You’re in RMD mode right? That RMD $ will probably be considered “income” and it will mate up with whatever you get as your own SSA income + any pension you maybe also get. For a CS their own income - unless it really high cotton $$$ each month - probably will not be taken into consideration for your brides own income situation for her own LTC Medicaid eligibility. She - for LTC Medicaid in TX - has to have her own income under $2,901.00 & her own nonexempt assets at 2K maximum. If she is at these points then is financially at need for LTC Medicaid eligibility. fwiw A home that is a primary residence and 1 car are exempt assets. If y’all have a ranch or have O&G/mineral rights, they are real common to have and probably will not be an issue.
But there’s all these other things that couples have that will need to be dealt with. Imho never ever a DIY. You need an elder law atty who is used to NH/CS situations and know how to segregate joint assets that are compliant for how LTC Medicaid looks at financials for her eligibility. A lot of Estate attorneys are all about tax sheltering and avoiding probate. That not what you need so clearly ask their expertise with TX LTC Medicaid. It’s impt that you get on this now because TX does the snapshot approach to determining assets. The date she files for LTC sets the snapshot day to which the assets are affixed. It’s easier if things are segregated before this. Like if y’all have 2 cars, 1 gets sold or both get sold and you get 1 better newer car with a car payment. That car payment may be tight for your own solo monthly income and gives a rationale as why you do need some of her income waived over to you. Comprende?
There’s other lil things….. like everything that has her as a “beneficiary of” should probably be has changed. For example, If you have her as the beneficiary of your 50K sm life insurance policy, and you get hit by a bus, what then??? That 50K kicks her off LTC Medicaid and you’re gone so who’s going to deal with this for her?
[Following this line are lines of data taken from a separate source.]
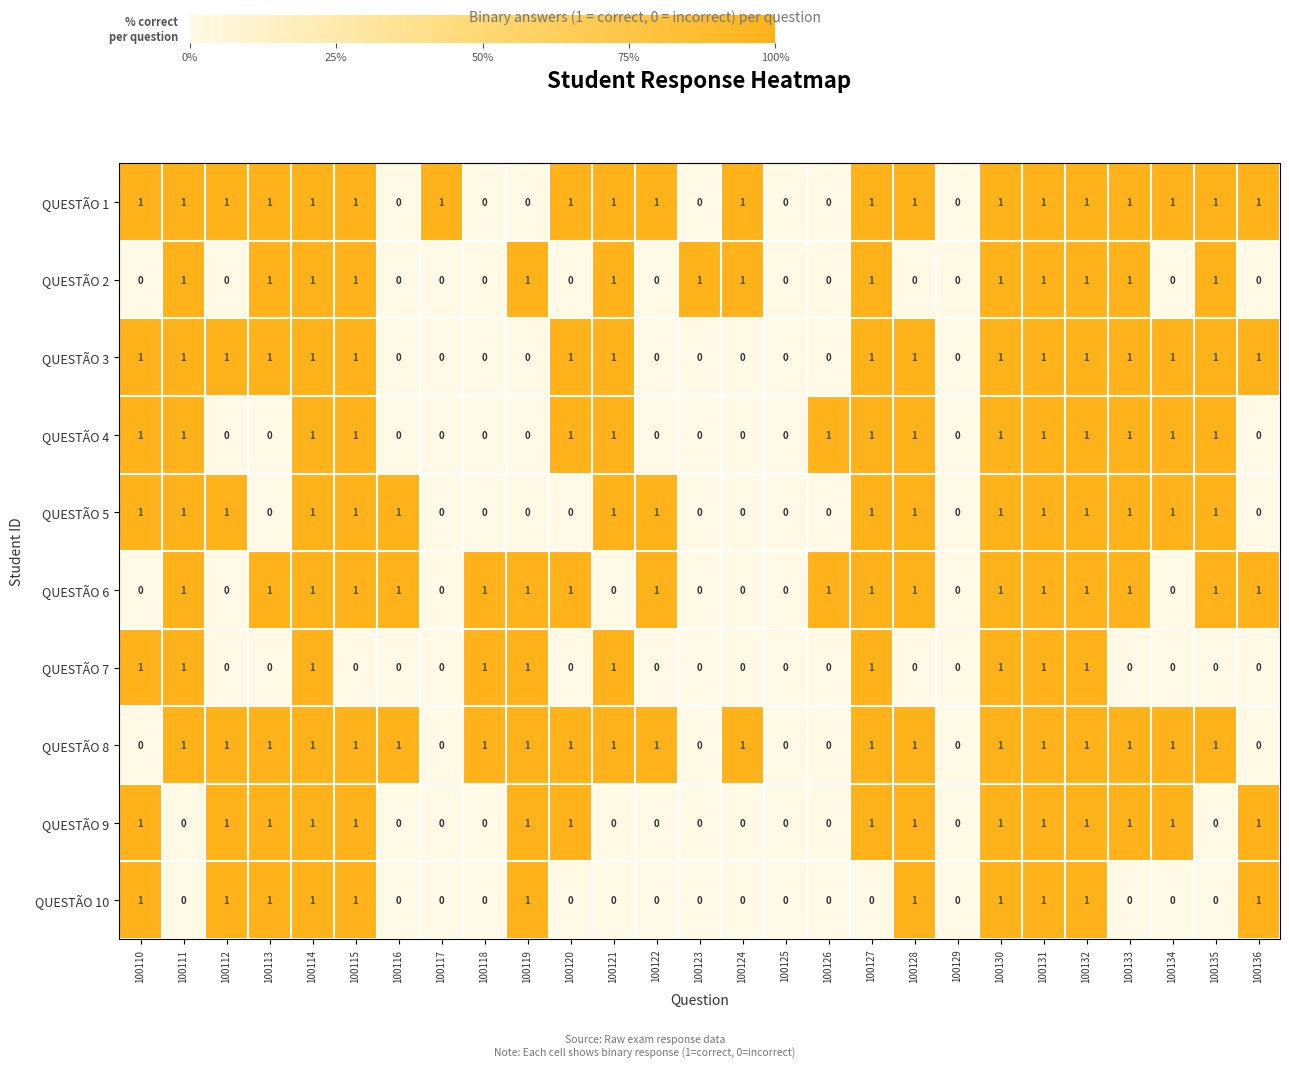

What is the total value across all series at 100118?

3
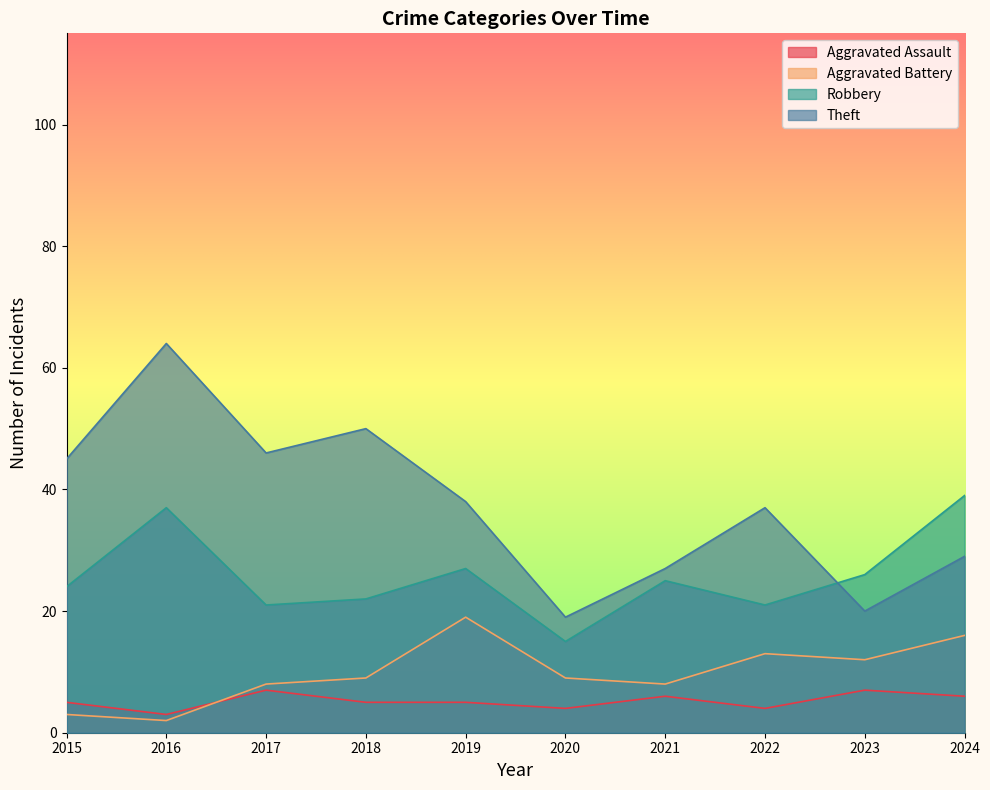

Where is the first local minimum for Aggravated Assault?

2016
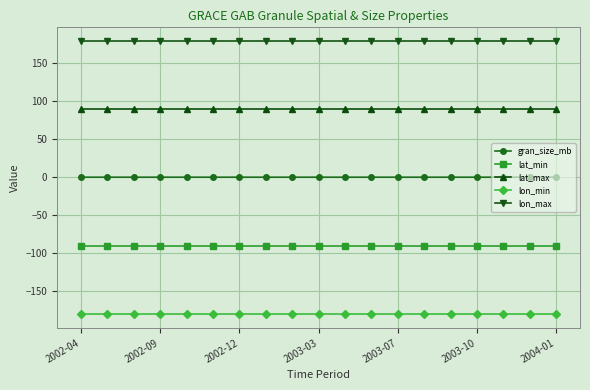

What is the value of the lon_max point at the 16th from the left?

180.0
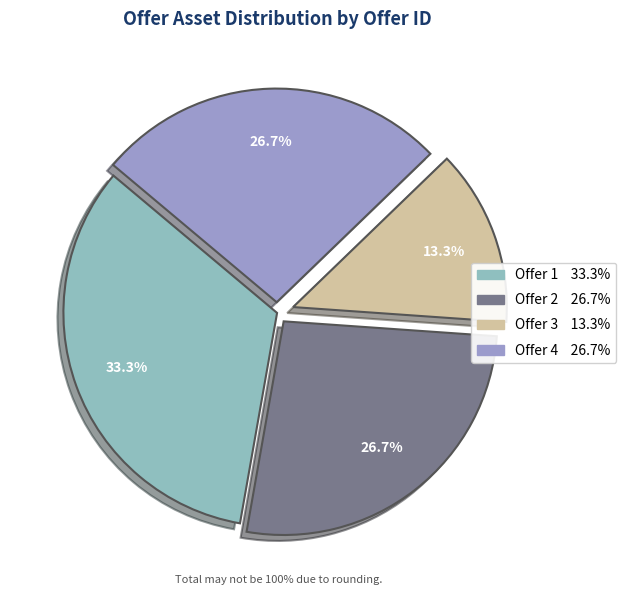

Is there any slice that represents more than half of the pie?

No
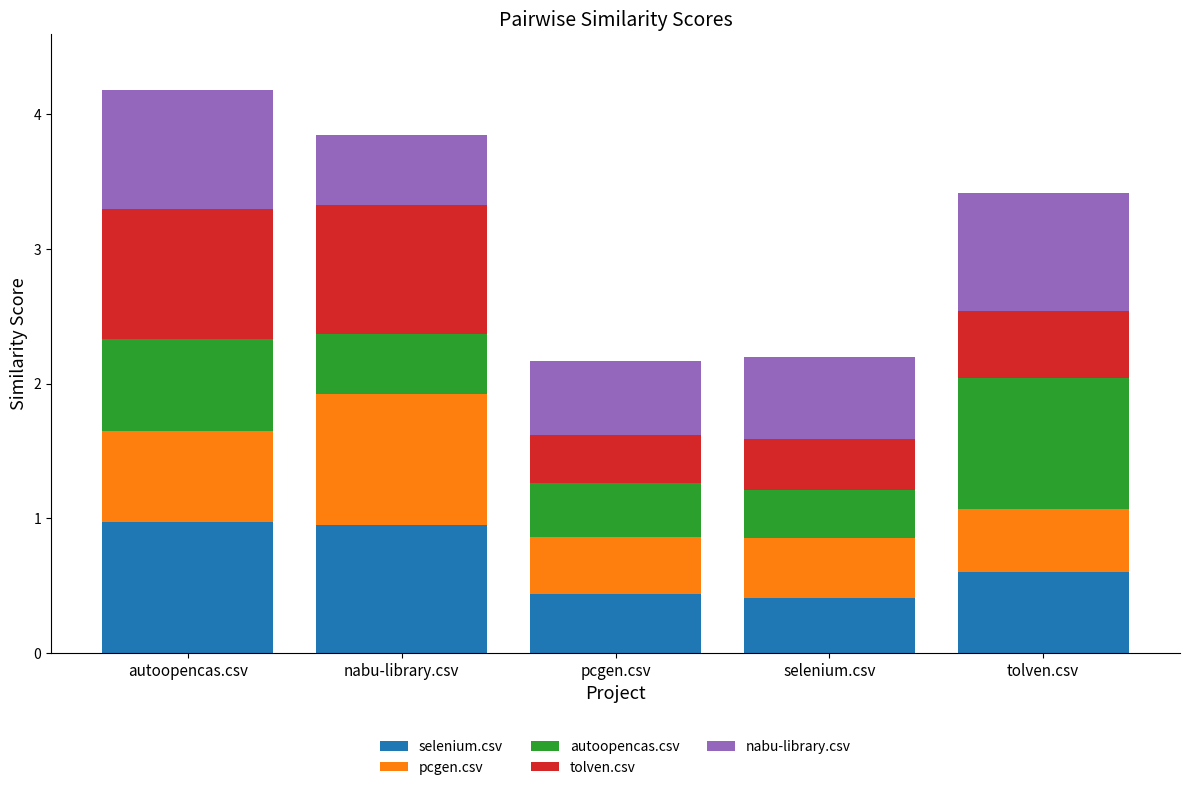

What is the sum of all selenium.csv values?

3.4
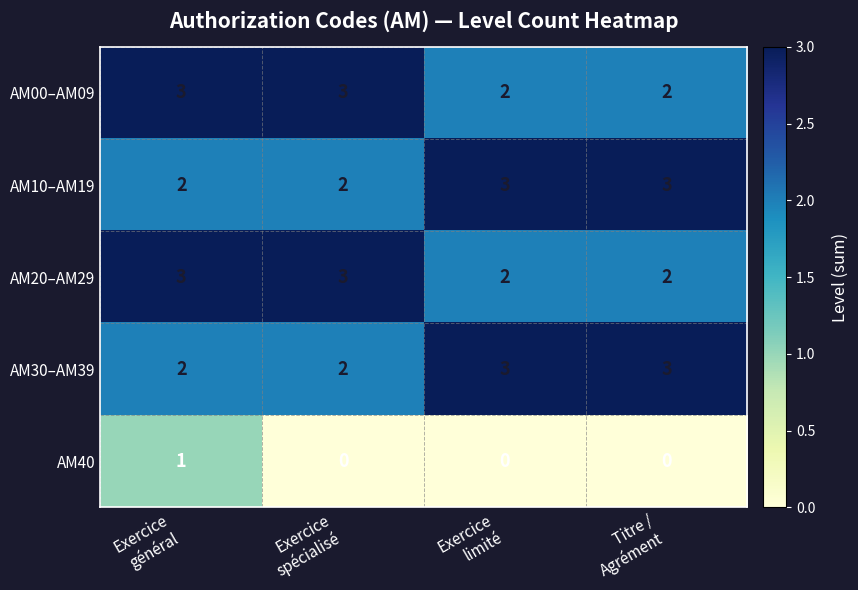

What is the sum of all AM30–AM39 values?

10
This is an example of one of the many things that can be an issue for CS / NH situation.
Couples stuff is way complex. Not a DIY. Work with an atty. Find a Medicaid savvy atty.
The financial is what folks get all wadded about. But the finances involved things that you have control over. It’s things you can deal with. Most States have the SNF/NH applicant at a max of $2,901 a mo in income and 2K max of nonexempt assets.
The “medically at need” aspect is equally as important. And in many ways it can be harder to do as you have to work with the applicants healthcare providers to establish in their health chart that they absolutely are at need for skilled nursing care in a facility. Just being old, or having some dementia or needing help bathing may not be enough to establish skilled nursing care required.
The majority of NH admits are that they are hospitalized and then are discharged to a SNF/NH for rehab. Both the hospitalization and rehabilitation are health insurance benefits. Then at some point they stop being eligible for rehab and segueway from a rehab patient on health insurance to a custodial care resident at need for skilled care in a NH. This resident will have a nice fat health chart that clearly shows “need”. Plus They have been at the facilty for the 30 days that TX nowadays wants to have happen before a LTC Medicaid application can be done.
Financial is important but medical is also.
I thought this was a third post of the same question. I don’t see those posts now.
Not sure what is happening with your posts BigBear.
If you don’t have confidence in your elder attorney, perhaps find another?
I personally believe any non commingled property you owned before marriage is exempt but there could be factors I’m not aware of. Each case is unique and as Medicaid is state specific I would find a certified elder attorney as soon as possible who you have researched. It’s a great stress reliever to have a professional assisting on such important matters.